Es gebe aber Signale, die hoffnungsvoll stimmen, berichtet sie und verweist auf den Verein „The Forgotten Children of War“. Er wurde von einer Frau ins Leben gerufen, die 1993 nach einer Vergewaltigung geboren wurde – die Mutter war eine der ersten Klientinnen von Medica Mondiale in Bosnien. „Gemeinsam bringen sie das Thema mitten in die bosnische Gesellschaft und machen auf ihre anhaltende Stigmatisierung aufmerksam“, schreibt Hauser.

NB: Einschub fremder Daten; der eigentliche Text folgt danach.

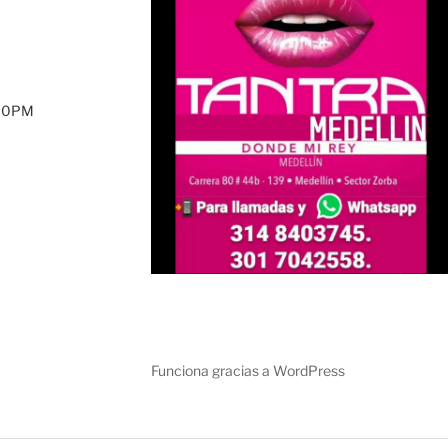
:00PM
Funciona gracias a WordPress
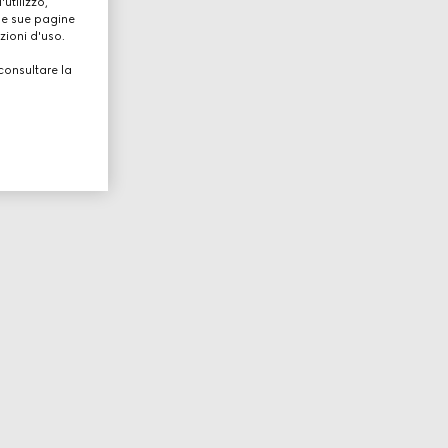
utilizzo,
lle sue pagine
zioni d'uso.
consultare la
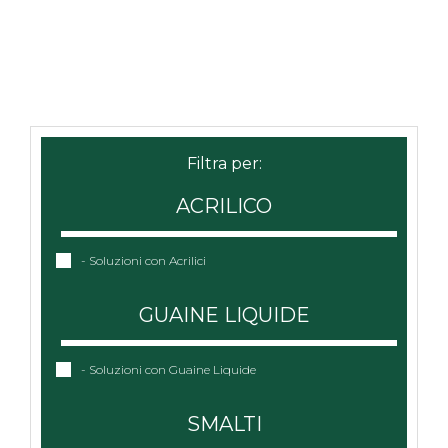
ACRILICO
- Soluzioni con Acrilici
GUAINE LIQUIDE
- Soluzioni con Guaine Liquide
SMALTI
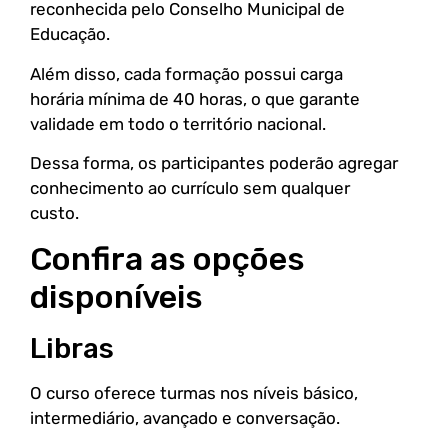
reconhecida pelo Conselho Municipal de
Educação.
Além disso, cada formação possui carga
horária mínima de 40 horas, o que garante
validade em todo o território nacional.
Dessa forma, os participantes poderão agregar
conhecimento ao currículo sem qualquer
custo.
Confira as opções
disponíveis
Libras
O curso oferece turmas nos níveis básico,
intermediário, avançado e conversação.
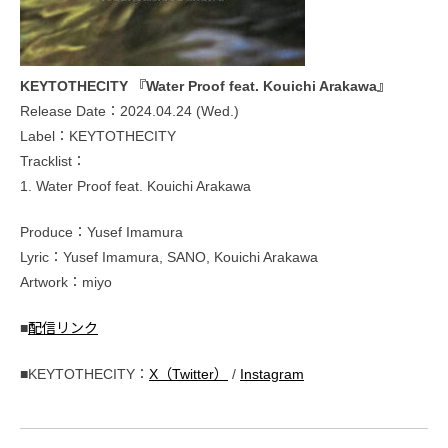
KEYTOTHECITY 『Water Proof feat. Kouichi Arakawa』
Release Date：2024.04.24 (Wed.)
Label：KEYTOTHECITY
Tracklist：
1. Water Proof feat. Kouichi Arakawa
Produce：Yusef Imamura
Lyric：Yusef Imamura, SANO, Kouichi Arakawa
Artwork：miyo
■
配信リンク
■KEYTOTHECITY：
X（Twitter）
/
Instagram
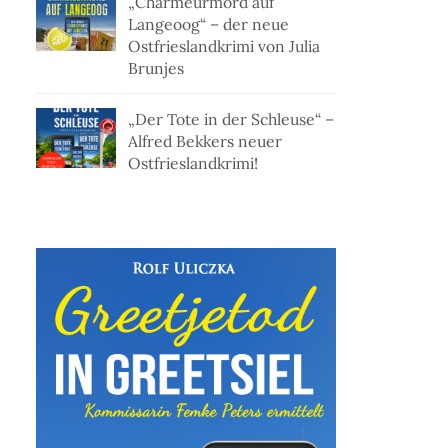
„Charmeurmord auf
Langeoog“ – der neue
Ostfrieslandkrimi von Julia
Brunjes
„Der Tote in der Schleuse“ –
Alfred Bekkers neuer
Ostfrieslandkrimi!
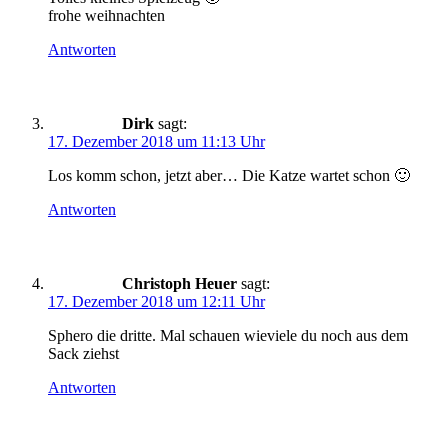
frohe weihnachten
Antworten
Dirk
sagt:
17. Dezember 2018 um 11:13 Uhr
Los komm schon, jetzt aber… Die Katze wartet schon 🙂
Antworten
Christoph Heuer
sagt:
17. Dezember 2018 um 12:11 Uhr
Sphero die dritte. Mal schauen wieviele du noch aus dem
Sack ziehst
Antworten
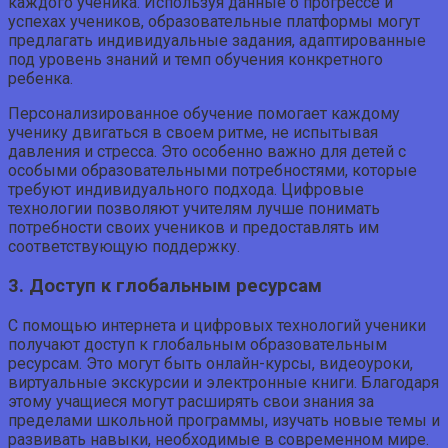
каждого ученика. Используя данные о прогрессе и
успехах учеников, образовательные платформы могут
предлагать индивидуальные задания, адаптированные
под уровень знаний и темп обучения конкретного
ребенка.
Персонализированное обучение помогает каждому
ученику двигаться в своем ритме, не испытывая
давления и стресса. Это особенно важно для детей с
особыми образовательными потребностями, которые
требуют индивидуального подхода. Цифровые
технологии позволяют учителям лучше понимать
потребности своих учеников и предоставлять им
соответствующую поддержку.
3. Доступ к глобальным ресурсам
С помощью интернета и цифровых технологий ученики
получают доступ к глобальным образовательным
ресурсам. Это могут быть онлайн-курсы, видеоуроки,
виртуальные экскурсии и электронные книги. Благодаря
этому учащиеся могут расширять свои знания за
пределами школьной программы, изучать новые темы и
развивать навыки, необходимые в современном мире.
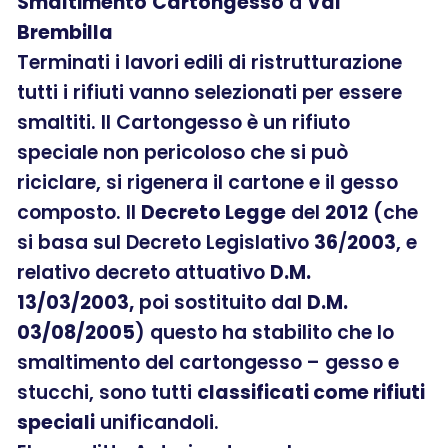
Smaltimento
Cartongesso
a
Val
Brembilla
Terminati i lavori edili di ristrutturazione
tutti i rifiuti vanno selezionati per essere
smaltiti. Il Cartongesso è un rifiuto
speciale non pericoloso che si può
riciclare, si rigenera il cartone e il gesso
composto. Il
Decreto Legge
del
2012
(che
si basa sul Decreto Legislativo
36
/
2003
, e
relativo decreto attuativo
D.M.
13/03/2003,
poi sostituito dal
D.M.
03/08/2005
) questo ha stabilito che lo
smaltimento del cartongesso – gesso e
stucchi, sono tutti
classificati come rifiuti
speciali
unificandoli.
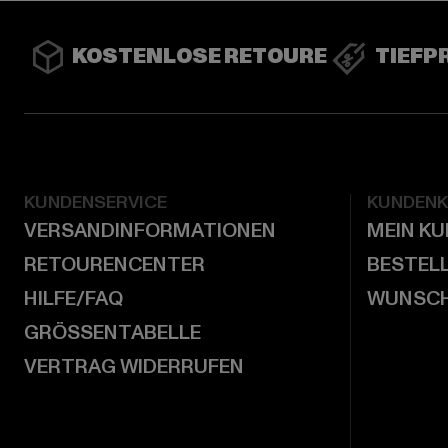
KOSTENLOSE RETOURE
TIEFP
KUNDENSERVICE
KUNDEN
VERSANDINFORMATIONEN
MEIN K
RETOURENCENTER
BESTEL
HILFE/FAQ
WUNSCH
GRÖSSENTABELLE
VERTRAG WIDERRUFEN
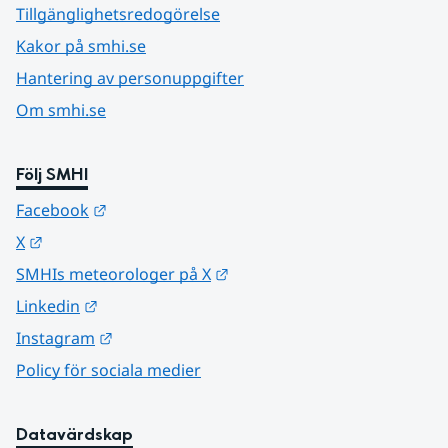
Tillgänglighetsredogörelse
Kakor på smhi.se
Hantering av personuppgifter
Om smhi.se
Följ SMHI
Länk till annan webbplats.
Facebook
Länk till annan webbplats.
X
Länk till annan webbplats.
SMHIs meteorologer på X
Länk till annan webbplats.
Linkedin
Länk till annan webbplats.
Instagram
Policy för sociala medier
Datavärdskap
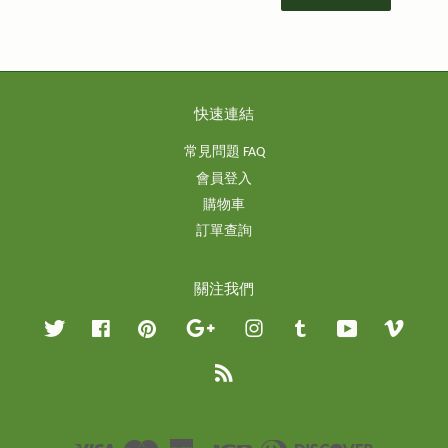
快速連結
常見問題 FAQ
會員登入
購物車
訂單查詢
關注我們
Twitter
Facebook
Pinterest
Google
Instagram
Tumblr
YouTube
Vimeo
RSS
Visa
Master
American
JCB
Diners
Discover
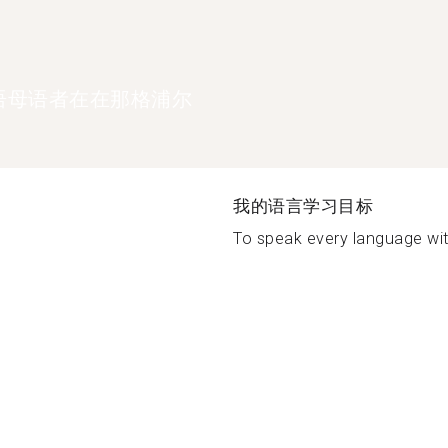
语母语者在在那格浦尔
我的语言学习目标
To speak every language wit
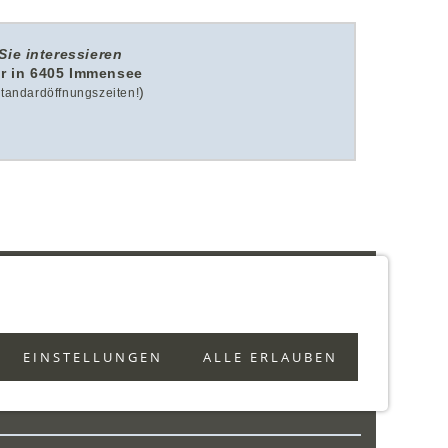
Sie interessieren
r in 6405 Immensee
)
 Standardöffnungszeiten!
HILFE
COOKIES
0)41 390 07 03
EINSTELLUNGEN
ALLE ERLAUBEN
 (0)79 642 69 00
o@nostalgie4you.com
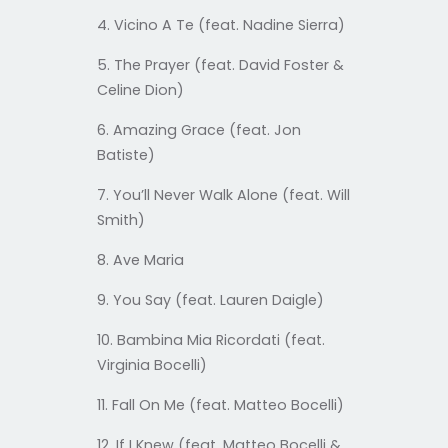
4. Vicino A Te (feat. Nadine Sierra)
5. The Prayer (feat. David Foster &
Celine Dion)
6. Amazing Grace (feat. Jon
Batiste)
7. You’ll Never Walk Alone (feat. Will
Smith)
8. Ave Maria
9. You Say (feat. Lauren Daigle)
10. Bambina Mia Ricordati (feat.
Virginia Bocelli)
11. Fall On Me (feat. Matteo Bocelli)
12. If I Knew (feat. Matteo Bocelli &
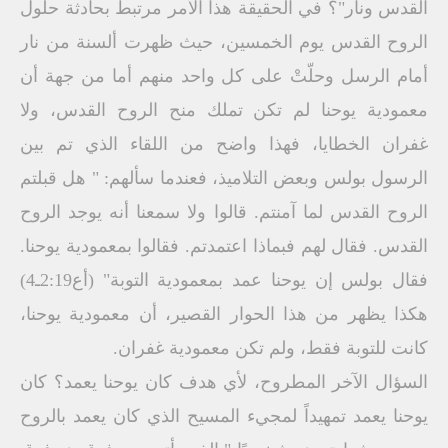
القدس ونار"؟ في الحقيقة هذا الأمر مرتبط بحادثة حلول
الروح القدس يوم الخمسين، حيث ظهرت ألسنة من نار
أمام الرسل وحلّتْ على كل واحد منهم أما من جهة أن
معمودية يوحنا لم تكن تملك منح الروح القدس، ولا
غفران الخطايا، فهذا واضح من اللقاء الذي تم بين
الرسول بولس وبعض التلاميذ، فعندما سألهم: " هل قبلتم
الروح القدس لما آمنتم. قالوا ولا سمعنا أنه يوجد الروح
القدس. فقال لهم فبماذا اعتمدتم. فقالوا بمعمودية يوحنا.
فقال بولس إن يوحنا عمد بمعمودية التوبة" (أع2:19ـ4)
هكذا يظهر من هذا الحوار القصير، أن معمودية يوحنا،
كانت للتوبة فقط، ولم تكن معمودية غفران.
السؤال الآخر المطروح، لأي هدف كان يوحنا يعمد؟ كان
يوحنا يعمد تمهيداً لمجيء المسيح الذي كان يعمد بالروح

Medica Mondiale ist mit mehr als 40 Projekten in 14 Ländern außerhalb Deutschlands aktiv. Dorthin flossen im vergangenen Jahr Finanzmittel in Höhe von 5,3 Millionen Euro. Die Schwerpunkte waren Afghanistan und Irak mit 1,6 Millionen Euro sowie Westafrika mit 1,5 Millionen Euro. In die beiden Projekte in Deutschland investierte Medica Mondiale gut 480.000 Euro.

Spendenaufkommen steigt

Im Jahr ihres 25-jährigen Bestehens konnte die Kölner Organisation ihre Einnahmen um 19,5 Prozent auf 8,4 Millionen Euro steigern. Gut die Hälfte davon waren Spenden, Bußgelder und Vermächtnisse. Die Zuschüsse erhöhten sich um 30,6 Prozent auf 4,1 Millionen Euro.

„Diese Steigerung ist maßgeblich auf die höhere Anzahl und den größeren Umfang von Projekten zurückzuführen.“ Die Aufwendungen stiegen 2018 um 14,5 Prozent auf knapp acht Millionen Euro. Davon entfielen 76,9 Prozent auf die Projekte im In- und Ausland, 23,1 Prozent auf Verwaltung, Öffentlichkeitsarbeit, Werbung und den Service für Spenderinnen und Spender.